Passage:
On Thu, 2011-04-14 at 13:28 +0200, Simon Matter wrote:
On 4/14/2011 6:47 AM, Johnny Hughes wrote:
Is it really true that the time is working perfectly with one of the other kernels (the older ones)?
Johnny, Yes, As long as I run the older 5.5 kernel my time is perfect.
All clients can get from this machine with no issues. As soon as I run new kernel, or Plus kernel for that matter. The time goes downhill. "Uphill actually"
To answer the previous question I do have the HW clock set to utc,
Everything is stock from initial install of the package.
Did you check dmesg which timer is being used (I think it can also be seen somewhere in /proc but I don't remember). If it's hpet, you could try to disable it. That was for i686: 'hpet=disable' and for x86_64: 'nohpet', don't know how it is with current kernels.
Simon
Forgive me if I've missed a later post but it looked like this thread was stagnant...
You may have something here Simon. I was thinking about your suggestion that it could be a timer issue. I'm wondering if the default clocksource or some related timer kernel parameter has been changed between 2.6.18-194.17.4.el5 (5.5) and 2.6.18-238.5.1.el5 (5.6).
Timer related issues could very well account for this large, inconsistent NTP drift as well as Florin Andrei's "bizarre" tar, scp, and NTP issues in the "[CentOS] bizarre system slowness" thread. System interrupts are based on the clocksource chosen by (or configured in) the kernel. Any service or facility that uses these interrupts could be experiencing problems.
Can anyone on the list confirm whether or not timer related kernel parameters have changed in 5.6? I don't have source handy and I'm going out the door in minutes.
Reading up on kernel timer options, I came across these articles.
# Discusses mis-detected timer frequency 9.2.4.2.7. Kernel 2.6 Mis-Detecting CPU TSC Frequency http://support.ntp.org/bin/view/Support/KnownOsIssues#Section_9.2.4.2.7.

Work task 1: In the thread, what boot option does Simon give for disabling HPET on x86_64?
The records that follow have no connection to the thread.

Dataset:

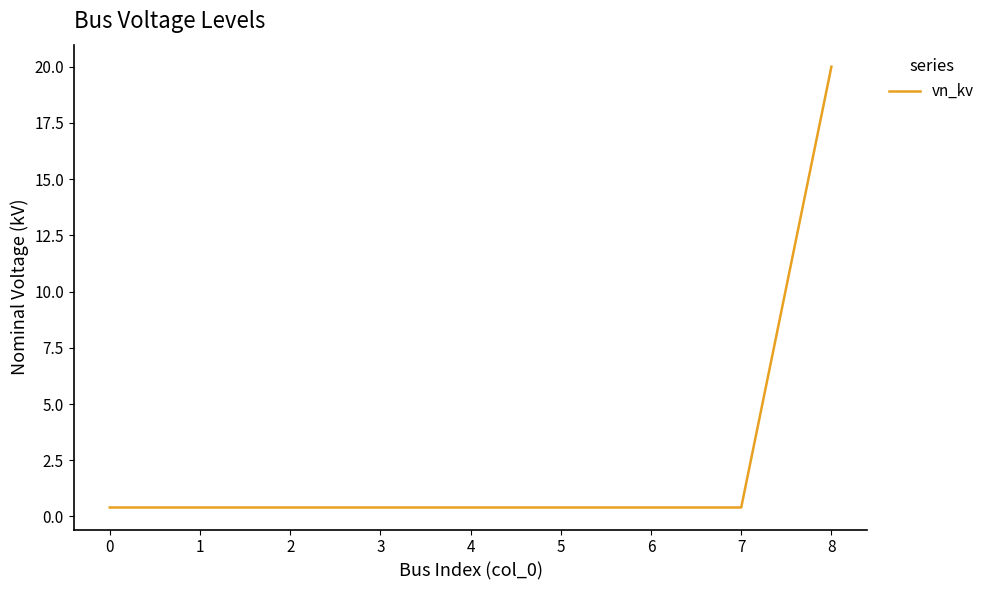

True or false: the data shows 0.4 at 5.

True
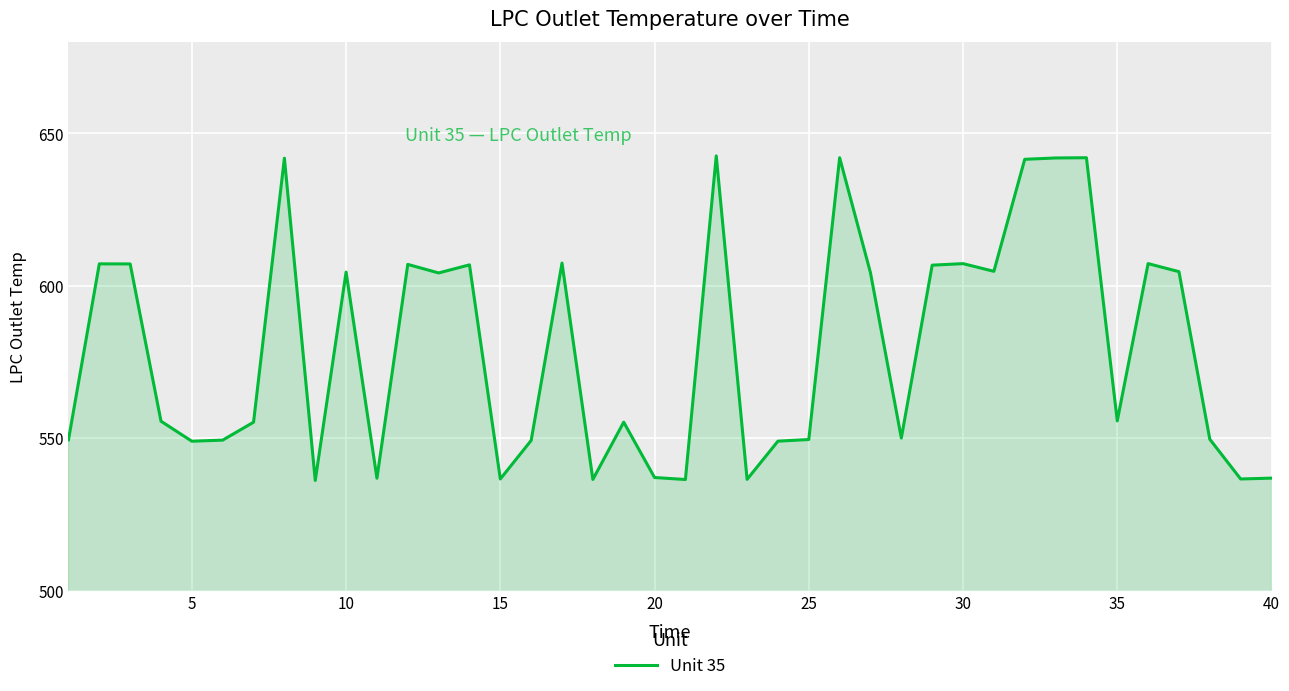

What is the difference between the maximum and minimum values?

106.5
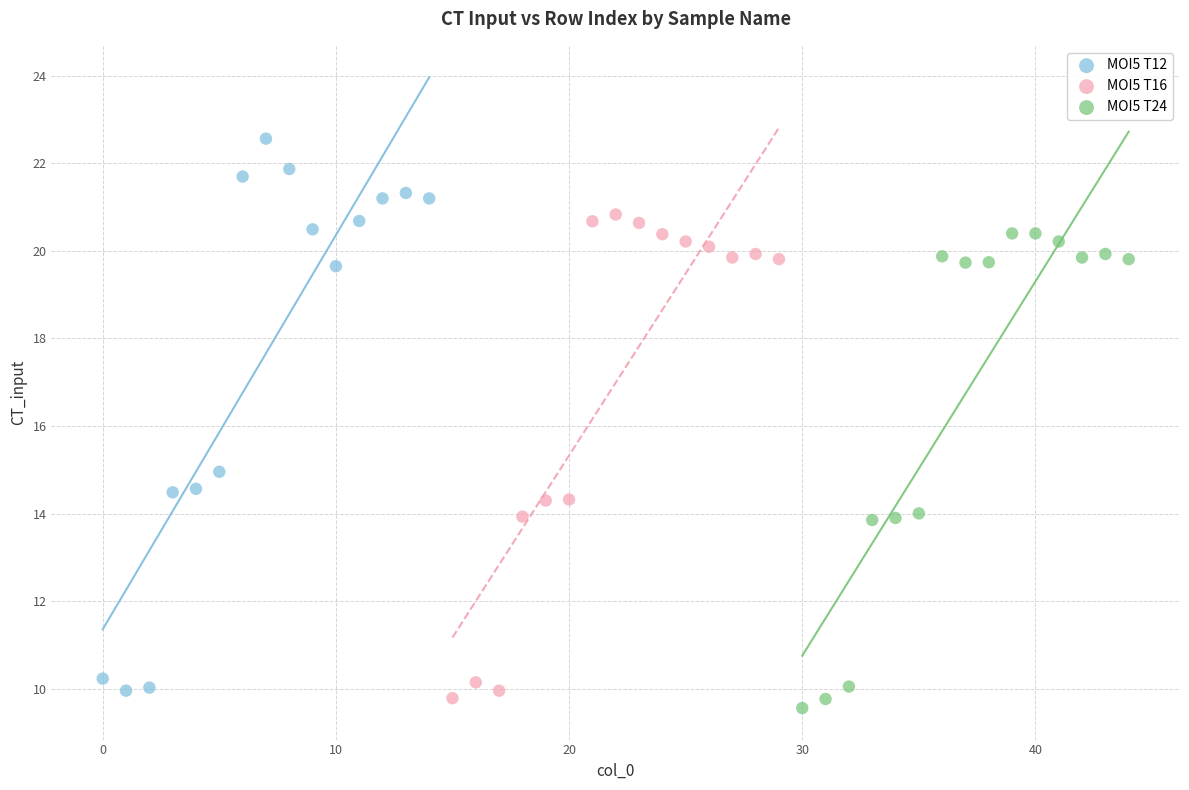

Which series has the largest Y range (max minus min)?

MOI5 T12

Work task 2: Render the lines of the records above as a numbered list, skipping blank lines and omitting the pictures.

Answer 1: nohpet

Answer 2:
1. True or false: the data shows 0.4 at 5.
2. True
3. What is the difference between the maximum and minimum values?
4. 106.5
5. Which series has the largest Y range (max minus min)?
6. MOI5 T12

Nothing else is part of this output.